Fitting 2 folds for each of 10 candidates, totalling 20 fits
{'regressor__subsample': 0.7, 'regressor__n_estimators': 300, 'regressor__min_samples_split': 5, 'regressor__max_depth': 5}


In [116]:
# Calculating accuracy score for the model
train_score = best_rf.score(x_train, y_train)
test_score = best_rf.score(x_test, y_test)

# Perform 5-fold cross-validation
cv_scores = cross_val_score(best_rf, x_train, y_train.values.ravel(), cv=5, scoring='neg_mean_squared_error')

# Converting the negative MSE to positive and take the square root
rmse_scores = (-cv_scores) ** 0.5

In [117]:
# Displaying evaluation metric scores
print(f'Train Score: {train_score}')
print(f'Test Score: {test_score}')
print("RMSE for each fold: ", rmse_scores)
print("Average RMSE: ", rmse_scores.mean())
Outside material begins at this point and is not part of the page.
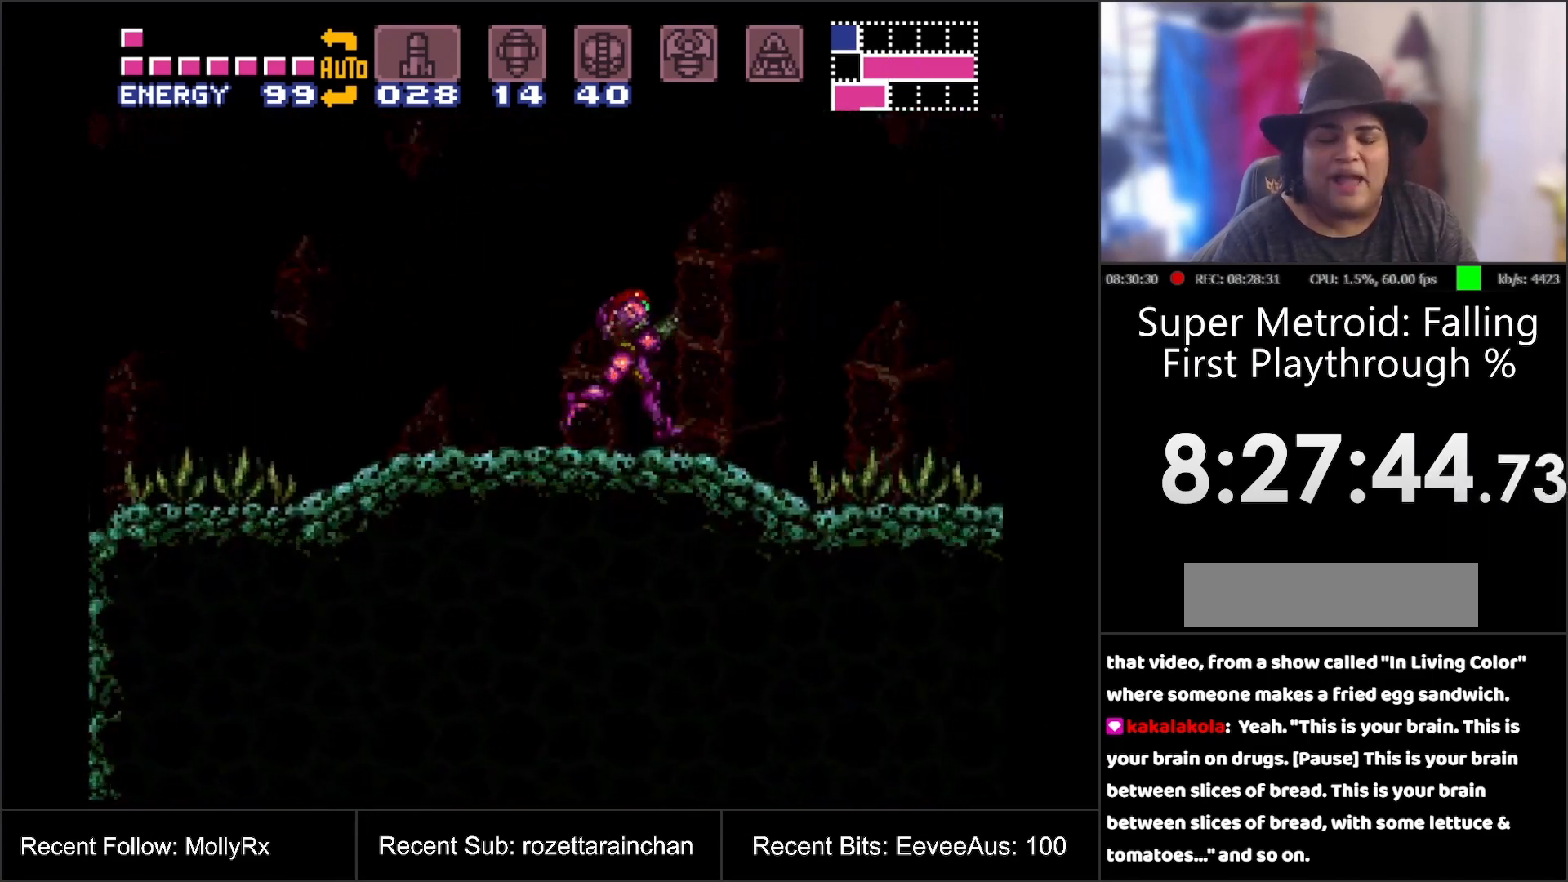
{"buttons": ["A", "DPAD_LEFT"], "events": [[100, "B", "down"], [100, "DPAD_RIGHT", "up"], [267, "DPAD_LEFT", "down"], [300, "B", "up"]]}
Train Score: 0.9908798169629444
Test Score: 0.815234550550946
RMSE for each fold:  [290.50384583 245.89660135 269.15674172 345.10344202 338.16858158]
Average RMSE:  297.7658424985268


In [119]:
rmse = np.sqrt(mean_squared_error(y_test, y_pred))
print(f"RMSE: {rmse}")

# Baseline RMSE: Predicting the mean of y_true for all observations
baseline_pred = [np.mean(y_test)] * len(y_test)
baseline_rmse = np.sqrt(mean_squared_error(y_test, baseline_pred))
print(f"Baseline RMSE: {baseline_rmse}")

# Improvement over baseline
improvement = (baseline_rmse - rmse) / baseline_rmse * 100
print(f"Improvement over baseline: {improvement:.2f}%")

RMSE: 330.05719714082943
Baseline RMSE: 767.8543092584338
Improvement over baseline: 57.02%


After hyperparameter tuning, we managed to improve the training and testing score from 0.9 to 0.99 and 0.78 to 0.81 respectively. There is also slight increase in the improvement over baseline from 53.4% to 57%. This shows that hyperparameter tuning has improved our model.

## Conclusion

This project explores the development of a predictive model using a dataset that contains information about different laptops and their features. The goal of the model was to accurately predict the price of these laptops. After performing feature engineering, model selection and hyperparameter tuning, we managed to create a model using Gradient Boosting Regressor with an accuracy of nearly 100% and 82% on training and testing data respectively.